» Exercise details
Output each record below exactly. No images go in the copy.

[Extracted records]
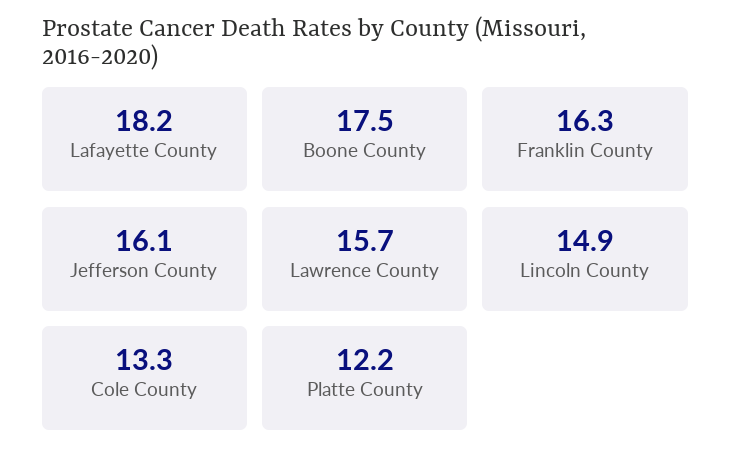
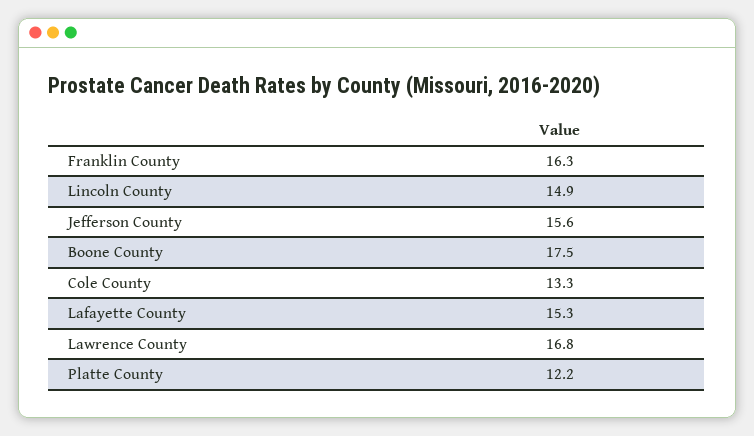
  {
-   "Lafayette County": 18.2,
+   "Lafayette County": 15.3,
    "Boone County": 17.5,
    "Franklin County": 16.3,
-   "Jefferson County": 16.1,
+   "Jefferson County": 15.6,
-   "Lawrence County": 15.7,
+   "Lawrence County": 16.8,
    "Lincoln County": 14.9,
    "Cole County": 13.3,
    "Platte County": 12.2
  }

» Answer to this exercise
  {
-   "Lafayette County": 18.2,
+   "Lafayette County": 15.3,
    "Boone County": 17.5,
    "Franklin County": 16.3,
-   "Jefferson County": 16.1,
+   "Jefferson County": 15.6,
-   "Lawrence County": 15.7,
+   "Lawrence County": 16.8,
    "Lincoln County": 14.9,
    "Cole County": 13.3,
    "Platte County": 12.2
  }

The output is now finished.